In general, sports have my complete disinterest. I just don't care what league has been going on now or who will win. Apparently I'm not that competitive. But the Tokyo Paralympic Games turn out to be a different story…
When I was a student, my housemates watched football fanatically. We haven't skipped a European Championship or World Cup. I've always joined them, because I thought it was fun. But where they mainly watched football, I mainly watched my housemates. Because people watching football are hilarious!
Once I attended a full sports tournament, all by myself: the World Snooker Championship. On the BBC, of course. But that was a one-year excess. Over the next few years, I stuck to watching a few games, for old times' sake. And then my portion of sport for the rest of that year was more than enough.
This year I surprised myself: on the 2nd day of the Paralympic Games I started to watch. First only the sports news of the NOS and the summaries later in the evening. Soon I went on with the backgrounds. Then followed by the podcast of Miss Paralympics, with interviews with various athletes who are now in Tokyo and former Paralympians. Before I knew it, I was watching live streams of matches all morning to see how “our” athletes are doing.
That's how I got to know surprising new sports. I had never heard of football 5-a-side (football for the blind) or boccia (pétanque for people with a motor disability). Fun fact: boccia is the only Paralympic sport that doesn't have an Olympic counterpart.
What I like is that the Paralympic Games seem so much more human than the Olympic Games, at least to me. While many Paralympic athletes are as much full-time athletes as many of their Olympic collegues, the Paralympic Games seem less commercial than their Olympic counterparts. That's what makes Paralympic athletes this approachable. Any of the Paralympic athletes could have been my neighbour. (And I never thought that about Olympic athletes.)

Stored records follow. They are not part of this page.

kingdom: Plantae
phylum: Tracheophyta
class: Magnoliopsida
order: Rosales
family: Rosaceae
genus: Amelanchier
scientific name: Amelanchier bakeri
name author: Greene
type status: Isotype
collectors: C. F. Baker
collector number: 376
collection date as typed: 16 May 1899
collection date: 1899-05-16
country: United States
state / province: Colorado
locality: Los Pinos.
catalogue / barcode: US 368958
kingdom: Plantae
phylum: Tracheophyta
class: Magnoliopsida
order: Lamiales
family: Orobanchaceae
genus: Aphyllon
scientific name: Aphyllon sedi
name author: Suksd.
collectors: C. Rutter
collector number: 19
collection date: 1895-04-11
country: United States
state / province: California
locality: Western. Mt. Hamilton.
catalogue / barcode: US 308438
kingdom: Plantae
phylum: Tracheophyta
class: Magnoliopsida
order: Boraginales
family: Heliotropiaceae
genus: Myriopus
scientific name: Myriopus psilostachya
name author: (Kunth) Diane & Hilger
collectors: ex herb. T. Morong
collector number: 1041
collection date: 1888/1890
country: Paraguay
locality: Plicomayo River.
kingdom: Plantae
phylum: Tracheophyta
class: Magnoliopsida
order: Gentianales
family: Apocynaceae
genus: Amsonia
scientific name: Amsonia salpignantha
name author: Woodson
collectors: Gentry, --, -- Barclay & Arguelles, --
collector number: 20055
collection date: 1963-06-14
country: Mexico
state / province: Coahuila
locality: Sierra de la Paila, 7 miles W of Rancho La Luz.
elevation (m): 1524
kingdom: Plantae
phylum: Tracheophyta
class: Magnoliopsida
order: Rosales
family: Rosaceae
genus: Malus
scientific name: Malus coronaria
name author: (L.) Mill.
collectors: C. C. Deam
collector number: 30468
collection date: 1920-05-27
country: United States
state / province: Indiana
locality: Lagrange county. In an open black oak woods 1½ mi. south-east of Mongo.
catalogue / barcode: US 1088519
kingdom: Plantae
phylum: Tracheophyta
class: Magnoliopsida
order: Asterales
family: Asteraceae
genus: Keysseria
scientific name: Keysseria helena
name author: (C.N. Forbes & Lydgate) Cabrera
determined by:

In interviews, athletes tell that the Paralympic Games are on the rise. In recent years there has been a professionalization. The materials are improving rapidly. The media pay more attention. And Paralympians are now also able to get a full-time paid job out of it. If you belong to the top 10, you can even make a very nice income from it. Just like their colleagues without disabilities. Anyway, I enjoy hearing their enthusiasm.
But the Payalympic Games also make me jealous. These athletes have a disability with which they can still sport at the world's top level. That's not something I aspire in the least, but I would like to be able to practice a sport at an amateur level. For example, I really like wheelchair basketball. But my energetic disability means that I can hardly do that, or even not at all. That hurts.
So for me, it remains with watching the Paralympic athletes. And it turns out that I like to do that. Life can get very weird!